COMMENTARY

The 'A' Word: Are Doctors Arrogant?

Leslie Kane

Disclosures

June 17, 2014

In This Article

Good Doctors Have Some Bad Moments

Doctors' personalities have become a hot topic, not only because warmth and pleasantness count toward patient satisfaction, but also because positive patient interactions have a role in better outcomes.

Physicians' personalities are under the microscope as patients post reviews of doctors on numerous Websites. In some reviews, the word "arrogant" has shown up. But calling doctors arrogant is nothing new.

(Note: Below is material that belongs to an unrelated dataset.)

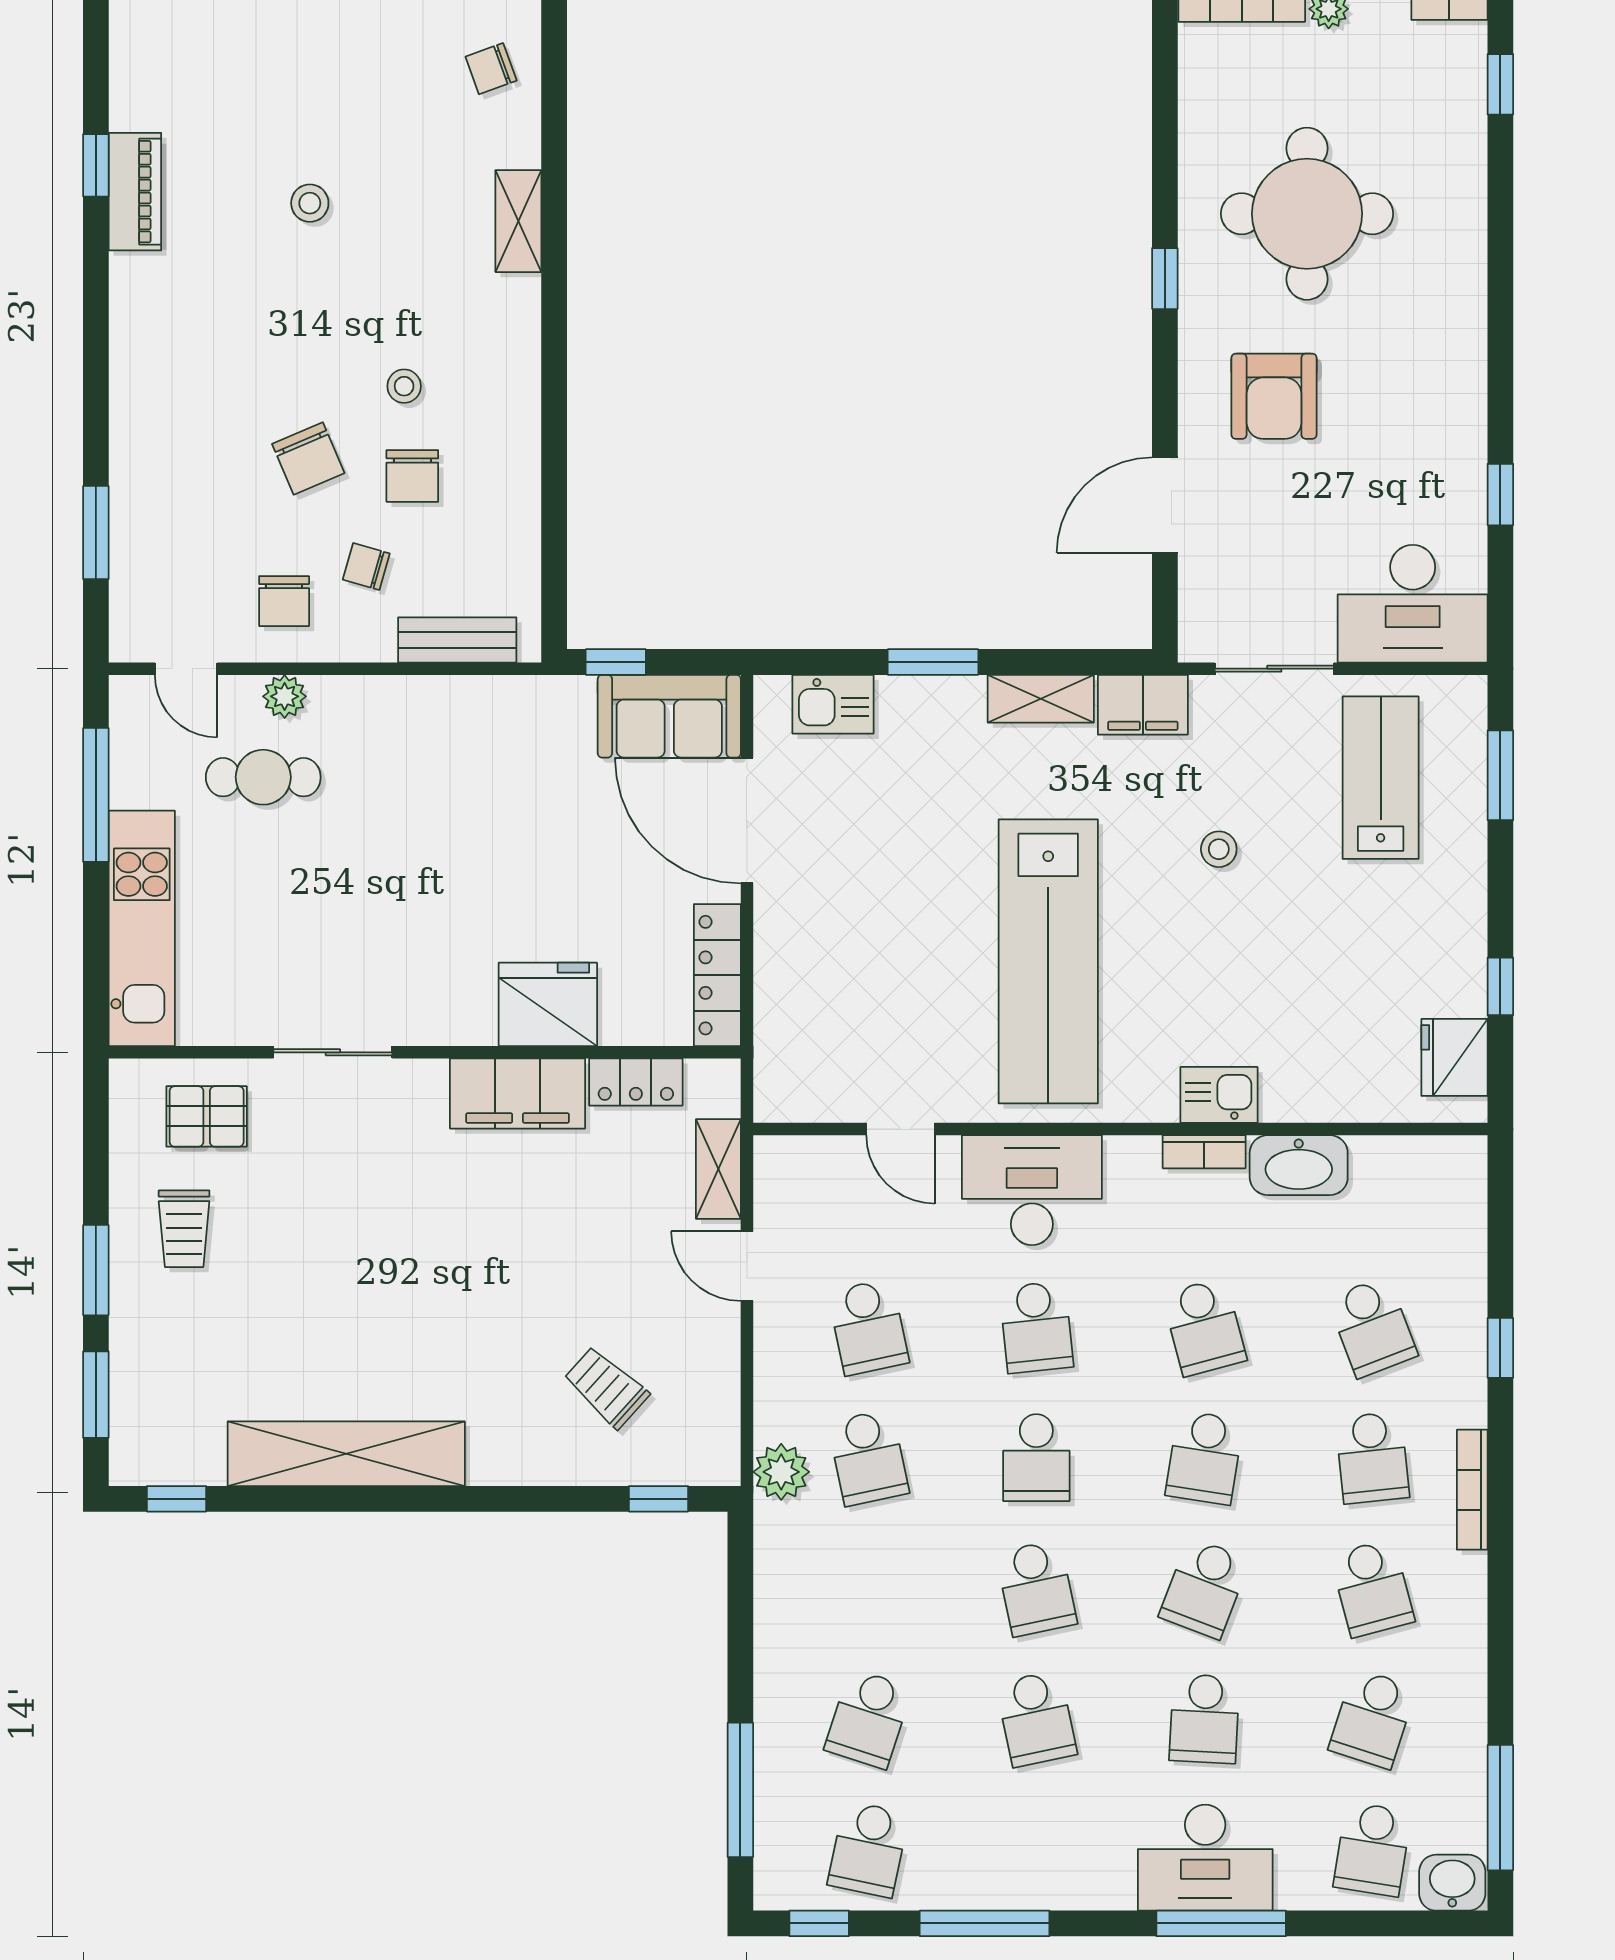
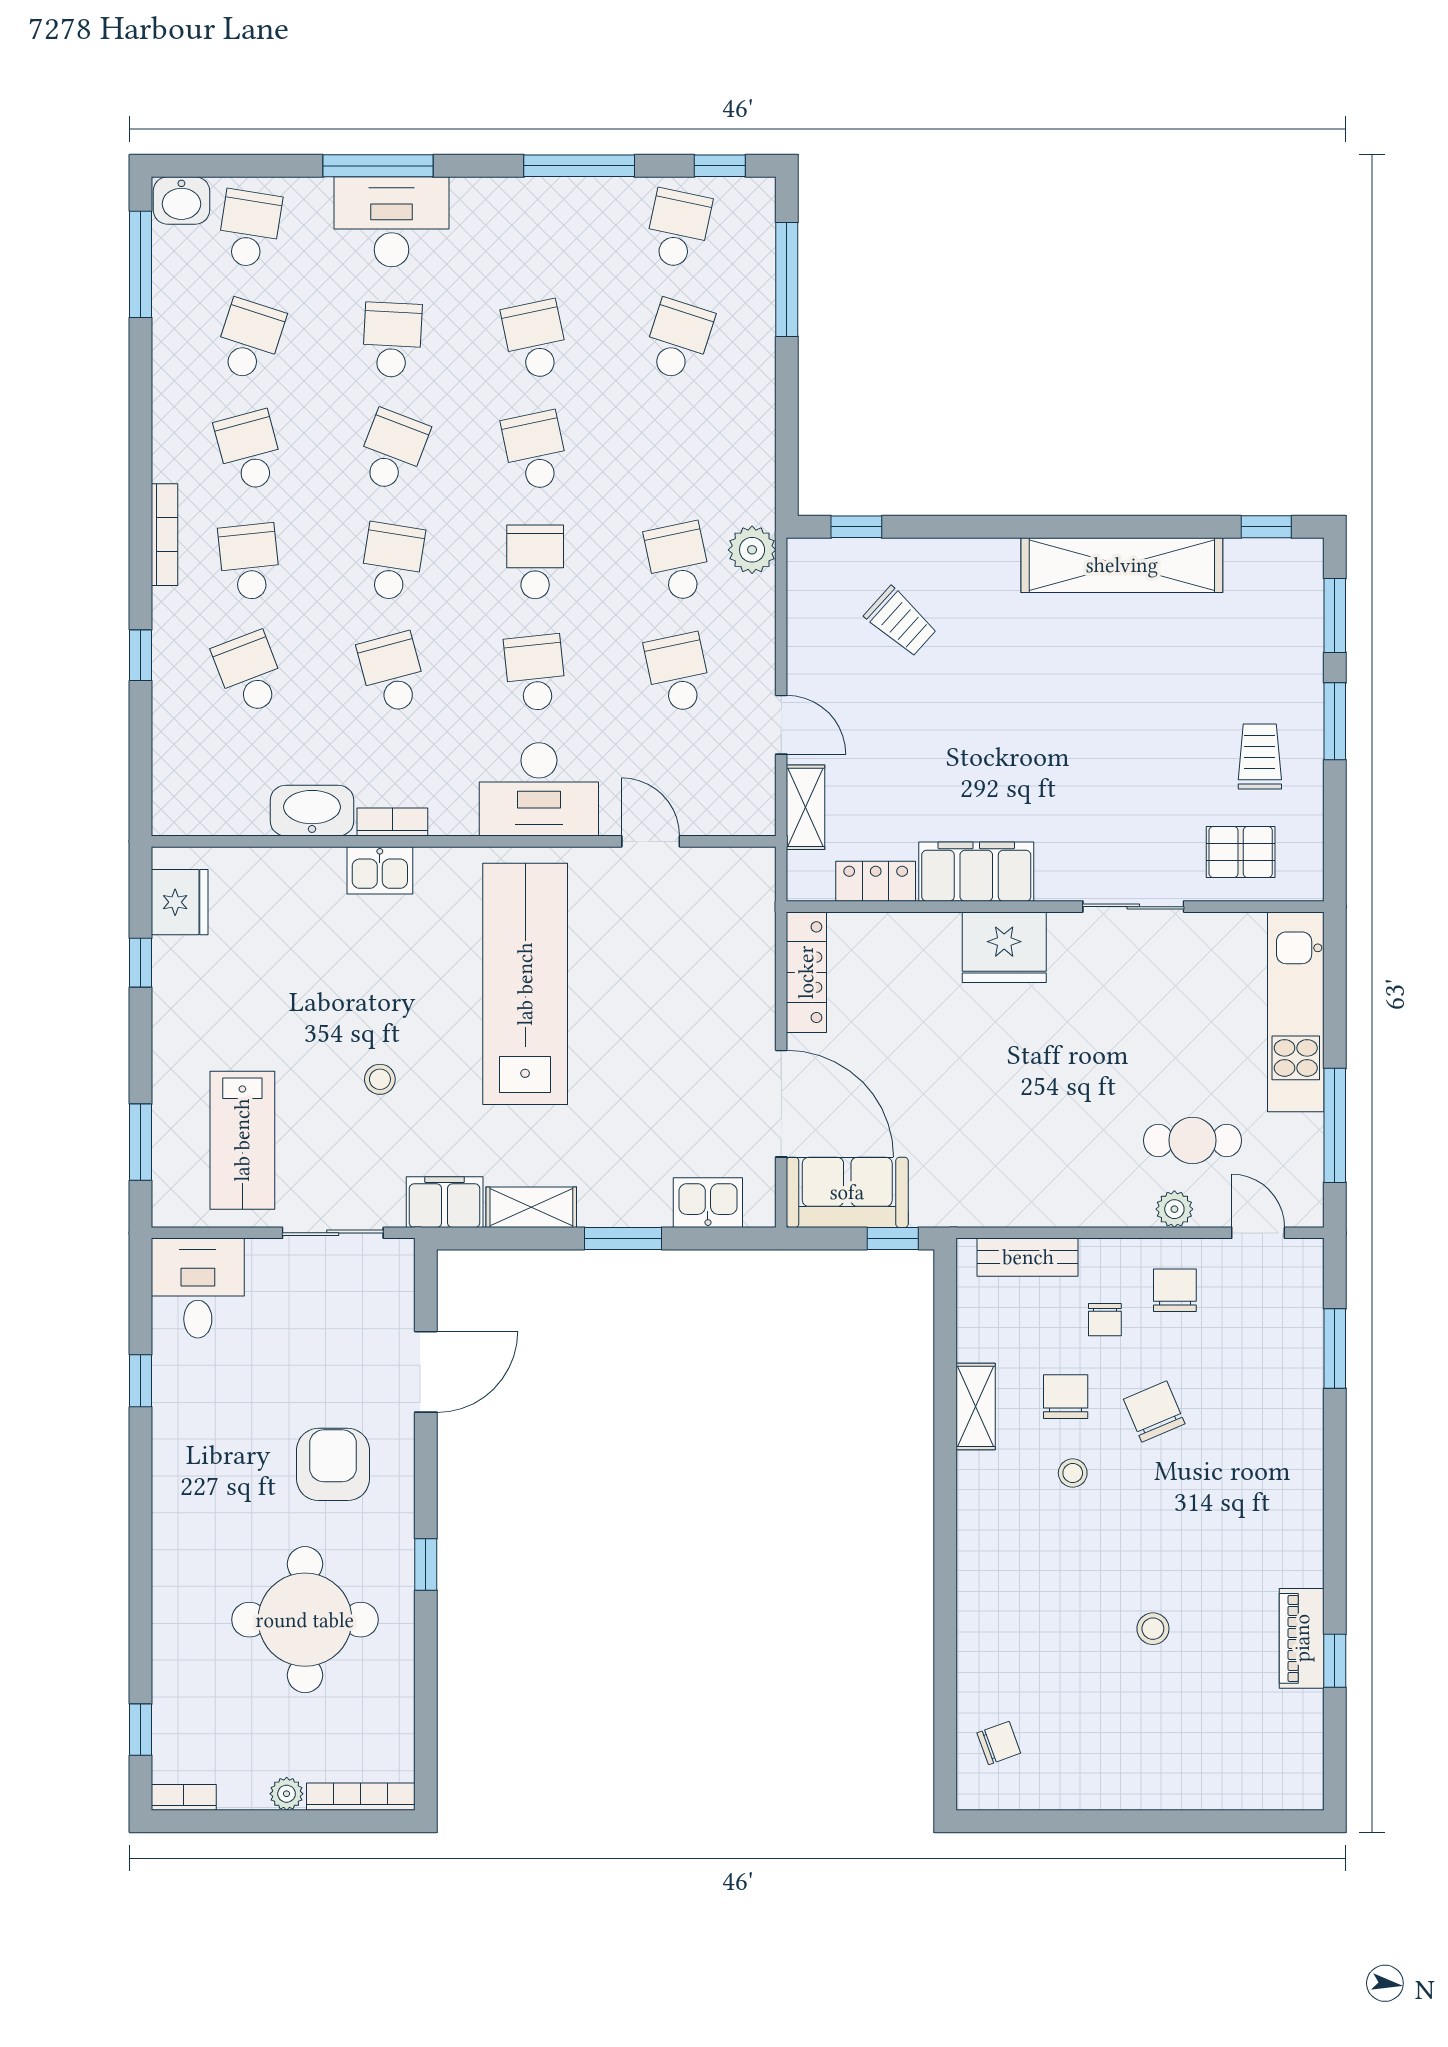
shelving: (518, 221) -> (976, 1406), moved
chair: (366, 567) -> (1105, 1320), turned 74
desk: (1413, 604) -> (198, 1288), width x0.73
fridge: (548, 1004) -> (1004, 947), moved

Are there really so many arrogant doctors? No doubt, some physicians deserve the label, but it seems to be a stereotype that has blossomed and taken on its own life.

"Arrogance among doctors is not the norm", says Marion Stuart, PhD, co-author of The 15 Minute Hour: Therapeutic Talk in Primary Care, and Professor Emeritus in the Department of Family Medicine at UMDNJ-Robert Wood Johnson Medical School. "Someone who has done the hard work and has gone into medicine because they care about people, and are interested in helping peoples' lives and making the world a better place, is not going to be arrogant."

So how did the arrogant doctor epithet arise?

In the past, doctors were considered authorities who told compliant patients what to do and treated them with a paternalistic attitude. Some doctors may retain those behaviors today.

Another possibility is overgeneralizing. A patient sees a doctor who has a difficult personality and assumes that the trait is more widespread within the profession than it really is.